* start Supplied records *

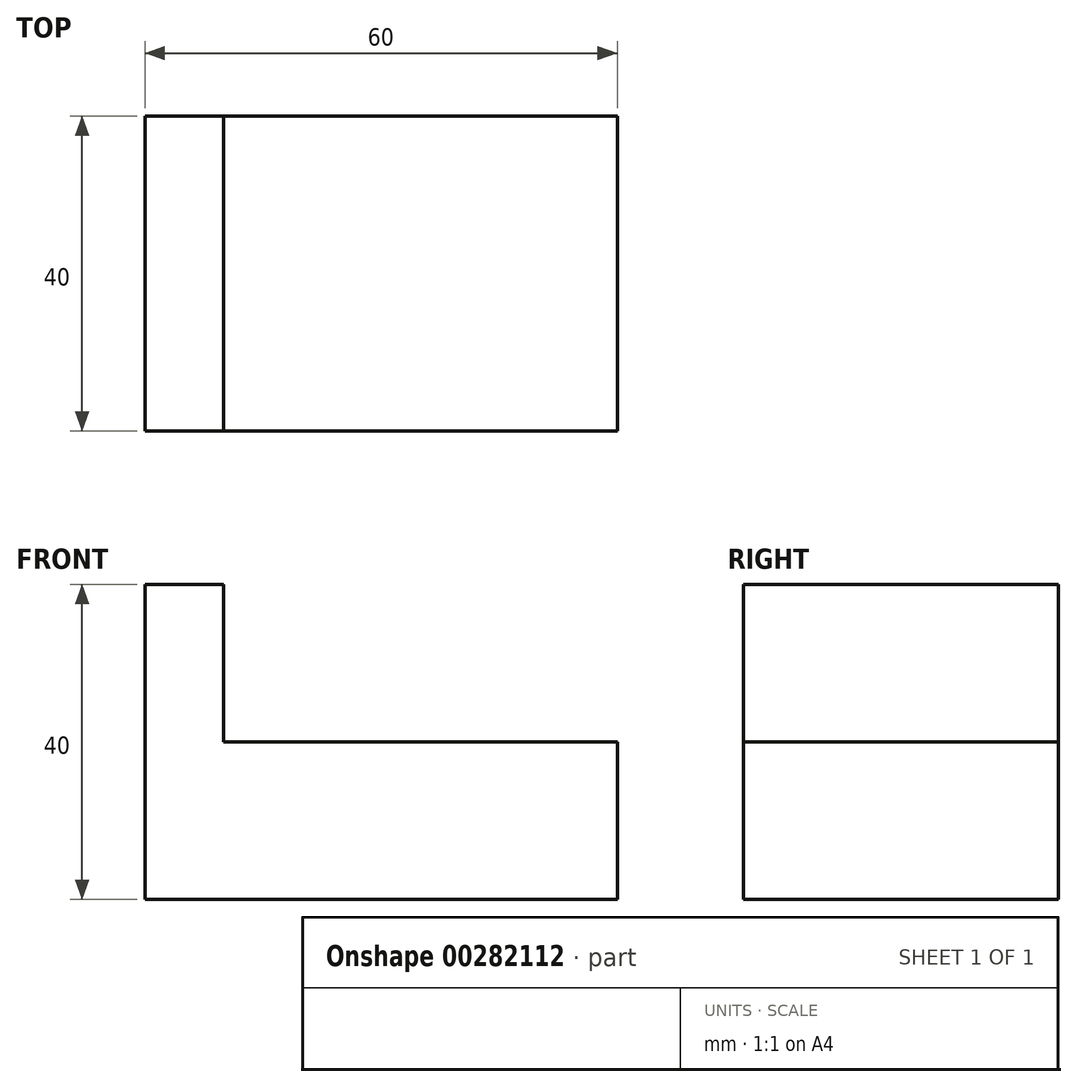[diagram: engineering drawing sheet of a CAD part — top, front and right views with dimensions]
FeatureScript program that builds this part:
annotation { "Feature Type Name" : "Feature", "Feature Type Description" : "" }
export const myFeature = defineFeature(function(context is Context, id is Id, definition is map)
    precondition{}
    {
        {
            var Q0;
            Q0=qCreatedBy(makeId("Front.planeOp"),FACE);
            var sketch = newSketch(context, id + "F0", { "sketchPlane" : qUnion([Q0])});
            skLineSegment(sketch, "E0", {"start": v(38.75, 0) * mm, "end": v(-21.25, 0) * mm});
            skLineSegment(sketch, "E1", {"start": v(-21.25, 0) * mm, "end": v(-21.25, 40) * mm});
            skLineSegment(sketch, "E2", {"start": v(-21.25, 40) * mm, "end": v(-11.25, 40) * mm});
            skLineSegment(sketch, "E3", {"start": v(-11.25, 40) * mm, "end": v(-11.25, 20) * mm});
            skLineSegment(sketch, "E4", {"start": v(-11.25, 20) * mm, "end": v(38.75, 20) * mm});
            skLineSegment(sketch, "E5", {"start": v(38.75, 20) * mm, "end": v(38.75, 0) * mm});
            skSolve(sketch);
        }
        {
            var Q0;
            Q0=makeQuery(id+"F0.imprint","IMPRINT",FACE,{"disambiguationData":[TD([[makeQuery(id+"F0.imprint","IMPRINT",EDGE,{"derivedFrom":sQuery(id+"F0.wireOp",EDGE,"E0")}),-1.0]])]});
            extrude(context, id + "F1", {"entities" : qUnion([Q0]), "oppositeDirection" : true, "depth" : 40 * mm});
        }
    });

* end Supplied records *

_Instructions for the task_: Reproduce the rows above line for line, without the pictures.

_Completed exercise_:
[diagram: engineering drawing sheet of a CAD part — top, front and right views with dimensions]
FeatureScript program that builds this part:
annotation { "Feature Type Name" : "Feature", "Feature Type Description" : "" }
export const myFeature = defineFeature(function(context is Context, id is Id, definition is map)
    precondition{}
    {
        {
            var Q0;
            Q0=qCreatedBy(makeId("Front.planeOp"),FACE);
            var sketch = newSketch(context, id + "F0", { "sketchPlane" : qUnion([Q0])});
            skLineSegment(sketch, "E0", {"start": v(38.75, 0) * mm, "end": v(-21.25, 0) * mm});
            skLineSegment(sketch, "E1", {"start": v(-21.25, 0) * mm, "end": v(-21.25, 40) * mm});
            skLineSegment(sketch, "E2", {"start": v(-21.25, 40) * mm, "end": v(-11.25, 40) * mm});
            skLineSegment(sketch, "E3", {"start": v(-11.25, 40) * mm, "end": v(-11.25, 20) * mm});
            skLineSegment(sketch, "E4", {"start": v(-11.25, 20) * mm, "end": v(38.75, 20) * mm});
            skLineSegment(sketch, "E5", {"start": v(38.75, 20) * mm, "end": v(38.75, 0) * mm});
            skSolve(sketch);
        }
        {
            var Q0;
            Q0=makeQuery(id+"F0.imprint","IMPRINT",FACE,{"disambiguationData":[TD([[makeQuery(id+"F0.imprint","IMPRINT",EDGE,{"derivedFrom":sQuery(id+"F0.wireOp",EDGE,"E0")}),-1.0]])]});
            extrude(context, id + "F1", {"entities" : qUnion([Q0]), "oppositeDirection" : true, "depth" : 40 * mm});
        }
    });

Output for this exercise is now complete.